No sé cómo estaba enterado, pero le respondí que sí.
- Cuando te desocupes, ¿puedes venir a mi oficina? Quiero platicar contigo.
Rato después, desde atrás de su escritorio y envueltos en el espeso humo y el olor de su habano, me pidió que le escribiera un cuento para publicarlo en Contenido.
Yo no iba a desaprovechar aquella oportunidad que me estaba ofreciendo, y sin pensarlo dos veces, acepté.

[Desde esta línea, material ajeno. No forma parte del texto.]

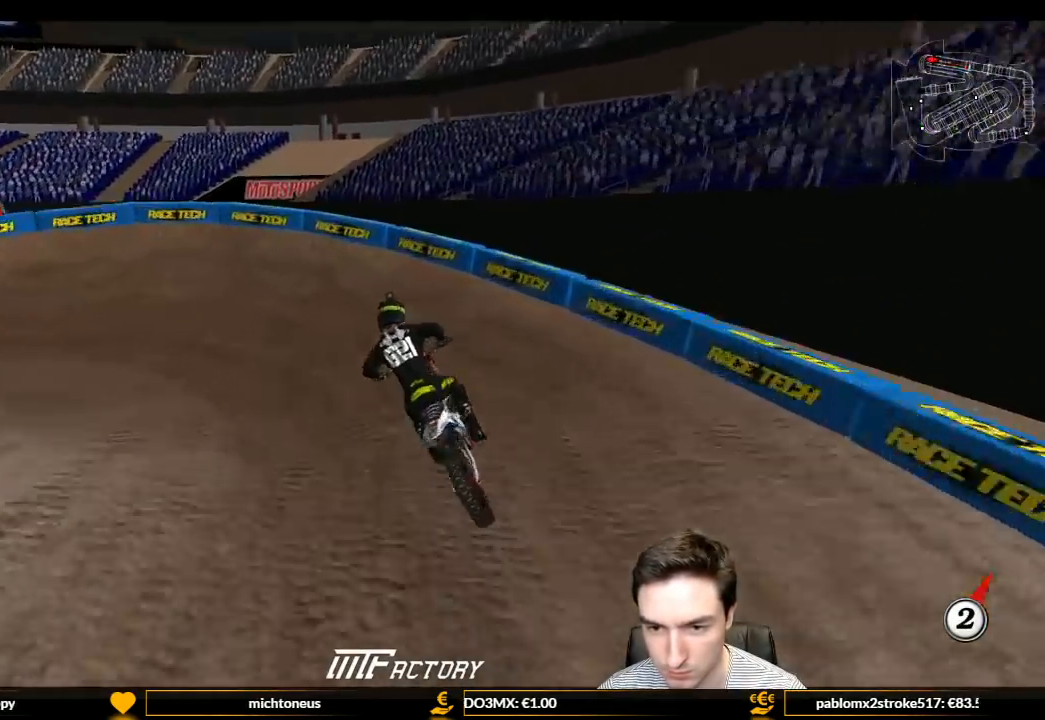
{"buttons": ["L1", "R2"], "left_stick": "left", "right_stick": "center", "events": [[33, "left_stick", "left"], [433, "R2", "down"]]}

- Tú que escribes de selva y el mar, -me dijo- quiero que el cuento sea sobre un náufrago. Solamente te diré eso, lo demás es asunto tuyo. Tómate el tiempo que quieras.
Sintiéndome todo un novelista, me encerré dos días en mi casa y escribí el cuento que le entregue muy orgulloso a don Armando.

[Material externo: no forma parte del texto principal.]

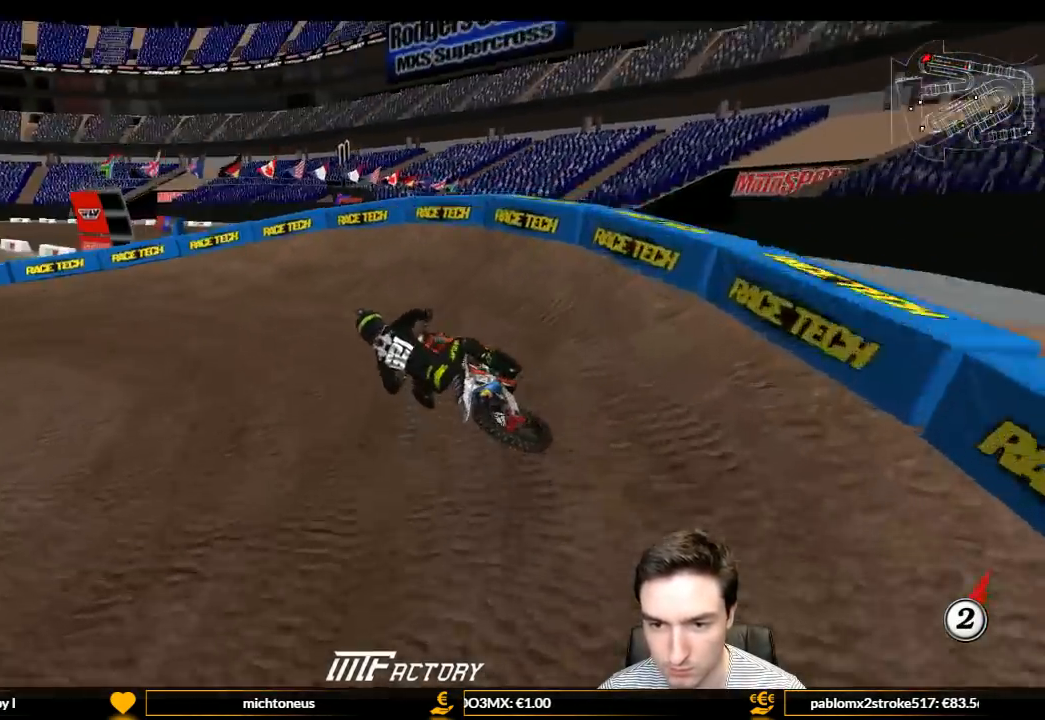
{"buttons": ["L1"], "left_stick": "center", "right_stick": "center", "events": [[33, "R2", "up"], [200, "R2", "down"], [267, "R2", "up"], [267, "left_stick", "center"]]}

Cuando lo estaba leyendo, yo observaba su rostro esperando descubrir alguna reacción, pero no vi ninguna. Al terminarlo, lo dejó sobre su escritorio y me dijo fríamente:
- Está bien escrito, pero... -hizo una pausa que no me gustó- no se siente la desesperación del náufrago.

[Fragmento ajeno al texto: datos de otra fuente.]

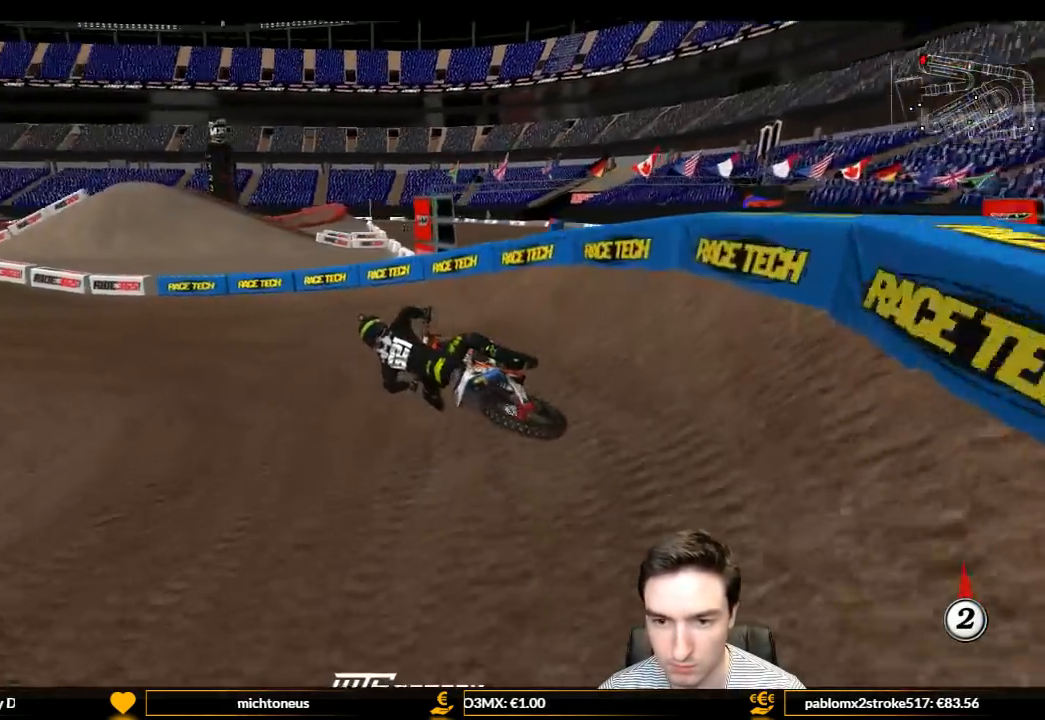
{"buttons": ["R2"], "left_stick": "center", "right_stick": "center", "events": [[133, "left_stick", "right"], [267, "R2", "down"], [400, "L1", "up"], [400, "left_stick", "center"]]}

Como que le falta transmitir lo que vive en medio de la nada. Imagínate, todo es agua alrededor y no...
Hizo a un lado las hojas y agregó:
- Olvídalo. Hazme tu recibo para que lo cobres y te agradezco tu tiempo.
Aquello fue un golpe bajo para mí. ¡No había hecho bien mi trabajo y no merecía cobrarlo!
¡Ah, no! -me dije- ¡Tuve la oportunidad y la eché a perder! ¡Ahora debo sacarme la espina, no sé cómo, pero voy a cumplir!
Con la idea de reivindicarme, me fui a Tuxpan, Veracruz, en donde mi hermano, que es médico, daba no sé qué cursos a unos marinos.
No fue fácil convencerlo para que me echara la mano.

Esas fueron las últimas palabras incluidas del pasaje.